Crollo Samb al Carotti: primo ko stagionale e altra follia di Tozzi Borsoi

IL BORGHIGIANO
Fonte Il Resto del Carlino –
Il Borghigiano Il Resto del Carlino

Jesi (Ancona), 20 ottobre 2014 – Chiedeva ai big di fare da trainatori alla squadra, il tecnico Mosconi, ed invece sono stati proprio i big rossoblù a farsi beffare dalla solita Jesina che in casa propria fa ciò che vuole, ivi compreso fare a meno dei raccattapalle a bordo campo.

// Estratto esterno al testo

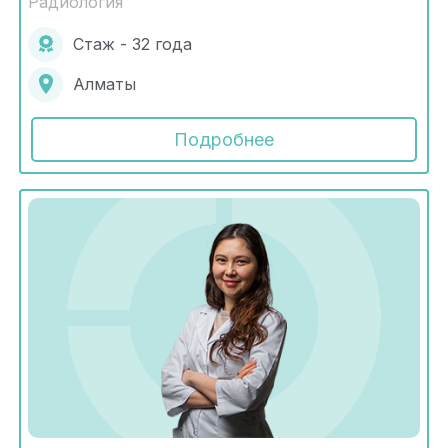
Радиология
Стаж - 32 года
Алматы
Подробнее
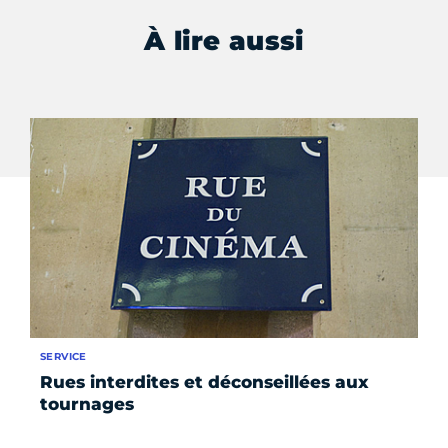
À lire aussi
SERVICE
SE
Rues interdites et déconseillées aux
D
tournages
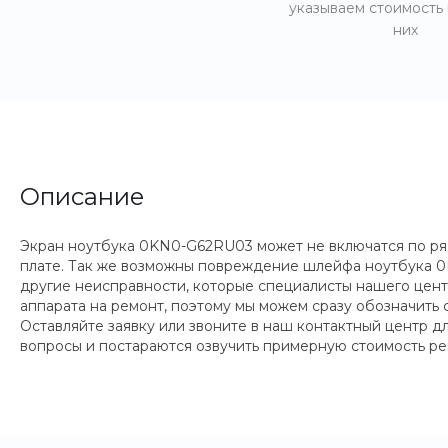
указываем стоимость
них
Описание
Экран ноутбука 0KN0-G62RU03 может не включатся по ря
плате. Так же возможны повреждение шлейфа ноутбука 0
другие неисправности, которые специалисты нашего цент
аппарата на ремонт, поэтому мы можем сразу обозначить 
Оставляйте заявку или звоните в наш контактный центр 
вопросы и постараются озвучить примерную стоимость ре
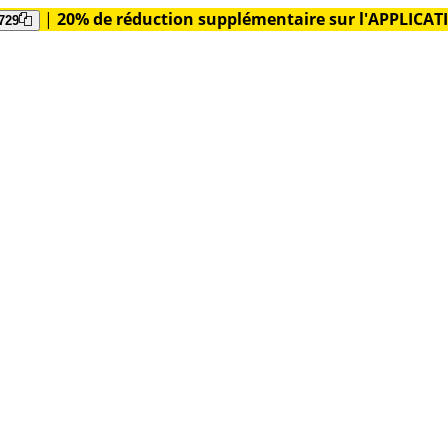
|
20% de réduction supplémentaire sur l'APPLICA
729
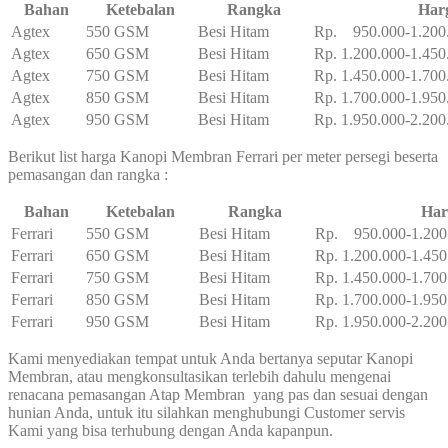
Bahan
Ketebalan
Rangka
Har
Agtex
550 GSM
Besi Hitam
Rp. 950.000-1.200
Agtex
650 GSM
Besi Hitam
Rp. 1.200.000-1.450
Agtex
750 GSM
Besi Hitam
Rp. 1.450.000-1.700
Agtex
850 GSM
Besi Hitam
Rp. 1.700.000-1.950
Agtex
950 GSM
Besi Hitam
Rp. 1.950.000-2.200
Berikut list harga Kanopi Membran Ferrari per meter persegi beserta
pemasangan dan rangka :
Bahan
Ketebalan
Rangka
Har
Ferrari
550 GSM
Besi Hitam
Rp. 950.000-1.200
Ferrari
650 GSM
Besi Hitam
Rp. 1.200.000-1.450
Ferrari
750 GSM
Besi Hitam
Rp. 1.450.000-1.700
Ferrari
850 GSM
Besi Hitam
Rp. 1.700.000-1.950
Ferrari
950 GSM
Besi Hitam
Rp. 1.950.000-2.200
Kami menyediakan tempat untuk Anda bertanya seputar Kanopi
Membran, atau mengkonsultasikan terlebih dahulu mengenai
renacana pemasangan Atap Membran yang pas dan sesuai dengan
hunian Anda, untuk itu silahkan menghubungi Customer servis
Kami yang bisa terhubung dengan Anda kapanpun.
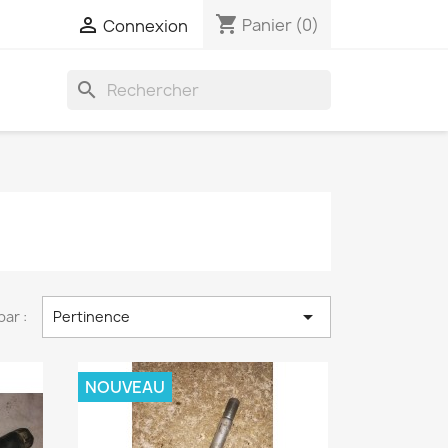
shopping_cart

Panier
(0)
Connexion
search

par :
Pertinence
NOUVEAU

I nervi saltano in fretta: Proprio Tozzi Borsoi cede alle provocazioni di Tafani ed in uno scontro si fa espellere. Per pochissimo non fa lo stesso pure Napolano e dulcis in fundo quando Borgese si va a prendere i palloni a bordo campo scoppia una bagarre fra le due squadre, sino a coinvolgere entrambe le panchine e a costringere le forze dell’ordine ad intervenire per placare gli animi. Risultato: scattano l’espulsione per il segretario della Samb Marchionni e per il tecnico della Jesina Bacci. Poco dopo il rosso arriverà anche per Tittarelli, giocatore della Jesina che incomprensibilmente si trova all’imbocco degli spogliatoi con la pettorina. Questo è il campo di Jesi sul quale, ieri, si è sviluppata pure una direzione di gara davvero discutibile.

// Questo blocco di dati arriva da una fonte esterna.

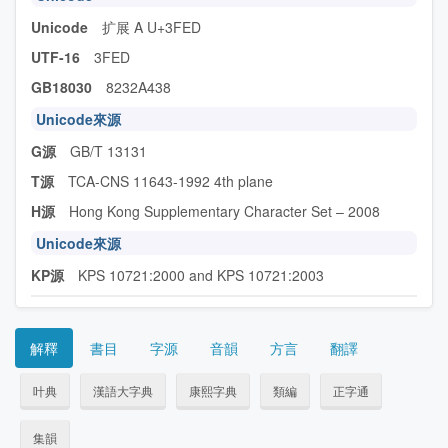
Unicode
扩展 A U+3FED
UTF-16
3FED
GB18030
8232A438
Unicode來源
G源
GB/T 13131
T源
TCA-CNS 11643-1992 4th plane
H源
Hong Kong Supplementary Character Set – 2008
Unicode來源
KP源
KPS 10721:2000 and KPS 10721:2003
解釋
書目
字源
音韻
方言
翻譯
叶典
漢語大字典
康熙字典
類編
正字通
集韻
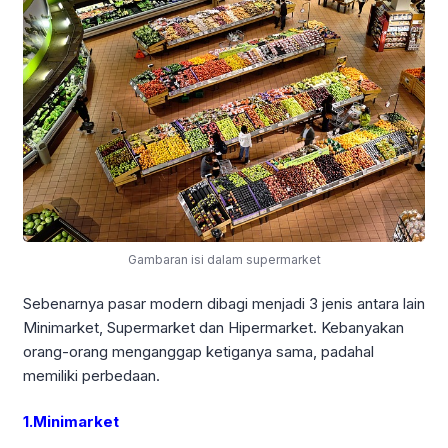
Gambaran isi dalam supermarket
Sebenarnya pasar modern dibagi menjadi 3 jenis antara lain
Minimarket, Supermarket dan Hipermarket. Kebanyakan
orang-orang menganggap ketiganya sama, padahal
memiliki perbedaan.
1.Minimarket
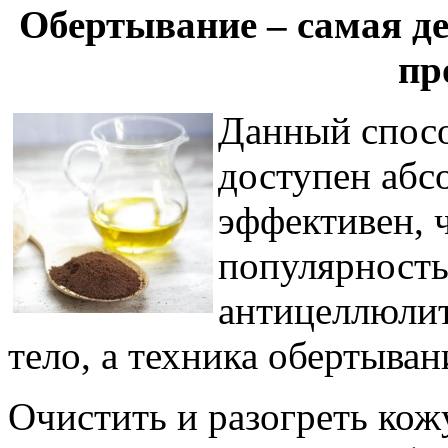
Обертывание – самая д
пр
Данный спосо
доступен абс
эффективен, ч
популярность
антицеллюлит
тело, а техника обертыван
Очистить и разогреть кож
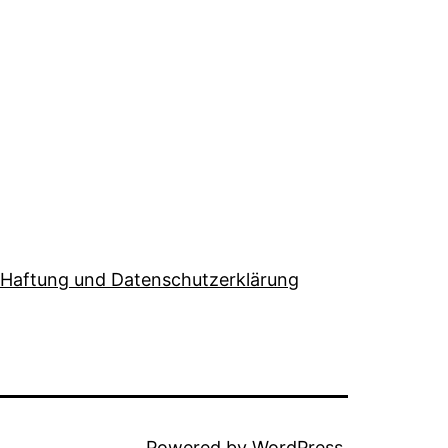
Haftung und Datenschutzerklärung
Powered by
WordPress
.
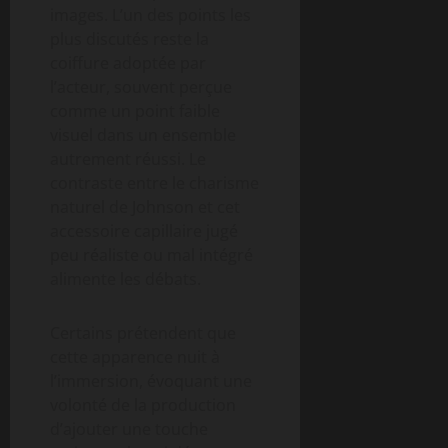
images. L’un des points les
plus discutés reste la
coiffure adoptée par
l’acteur, souvent perçue
comme un point faible
visuel dans un ensemble
autrement réussi. Le
contraste entre le charisme
naturel de Johnson et cet
accessoire capillaire jugé
peu réaliste ou mal intégré
alimente les débats.
Certains prétendent que
cette apparence nuit à
l’immersion, évoquant une
volonté de la production
d’ajouter une touche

Solo due settimane fa ne aveva pagato le conseguenze la Maceratese e ieri lo ha fatto la Samb, non meno di quanto era accaduto due anni fa quando, pure si registrarono problemi con i raccattapalle perché non c’erano. La Samb, però, sapeva che avrebbe trovato un campo caldo e non avrebbe dovuto fare il solito vergognoso gioco della Jesina. Così è la Jesina a fare bella mostra di se’. E la Samb a leccarsi le ferite. I nervi saltano quando la squadra di Mosconi è già sotto di un gol per la rete al 31’ del primo tempo quando sul corner battuto da Cardinali, Tafani di piatto sinistro trova l’angolino giusto ed infila in rete. Dopo l’espulsione di Tozzi Borsoi e la bagarre saltano tutti gli equilibri e i rossoblù rischiano in più di un occasione il raddoppio dei padroni di casa che, inevitabilmente, arriva al 45’ della ripresa con Trudo che passa indisturbato fra Diarrà e Lobosco.

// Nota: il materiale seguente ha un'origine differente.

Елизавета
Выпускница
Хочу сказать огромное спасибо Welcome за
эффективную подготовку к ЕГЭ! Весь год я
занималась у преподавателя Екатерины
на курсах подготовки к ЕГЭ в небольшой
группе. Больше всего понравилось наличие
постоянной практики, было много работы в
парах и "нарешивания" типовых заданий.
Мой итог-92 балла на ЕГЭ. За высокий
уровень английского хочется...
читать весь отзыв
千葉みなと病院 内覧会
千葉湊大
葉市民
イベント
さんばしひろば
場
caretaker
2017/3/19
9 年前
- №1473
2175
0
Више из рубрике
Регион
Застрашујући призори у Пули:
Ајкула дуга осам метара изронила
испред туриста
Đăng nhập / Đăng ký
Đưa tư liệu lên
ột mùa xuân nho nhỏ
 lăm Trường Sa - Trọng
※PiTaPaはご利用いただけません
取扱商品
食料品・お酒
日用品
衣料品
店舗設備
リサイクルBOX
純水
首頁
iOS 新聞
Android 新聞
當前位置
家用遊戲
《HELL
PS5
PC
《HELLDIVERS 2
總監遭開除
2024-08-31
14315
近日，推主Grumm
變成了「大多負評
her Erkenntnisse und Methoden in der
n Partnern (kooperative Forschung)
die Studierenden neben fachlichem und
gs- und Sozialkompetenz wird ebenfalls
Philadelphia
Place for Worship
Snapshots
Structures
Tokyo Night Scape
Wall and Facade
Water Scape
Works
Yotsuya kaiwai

Nel corso dell’incontro sono, poi, da sottolineare il palo colto da Tozzi Borsoi nel primo tempo con le due squadre sullo 0 a 0 e l’occasione sciupata da Diarrà su un’incertezza del numero uno jesino. E ancora la rete sfiorata da Pepe di testa con la Samb sotto di un gol e nella ripresa la clamorosa opportunità fallita da Padovani a tu per tu con Tavoni, subito dopo la bagarre. Adesso la Samb avrà parecchio da rivedere. I tifosi, encomiabili, hanno sostenuto la squadra sino all’ultimo minuti, ma poi l’hanno chiamata a raccolta sotto il loro settore: dieci minuti per dire ai giocatori che prestazioni del genere non devono ripetersi.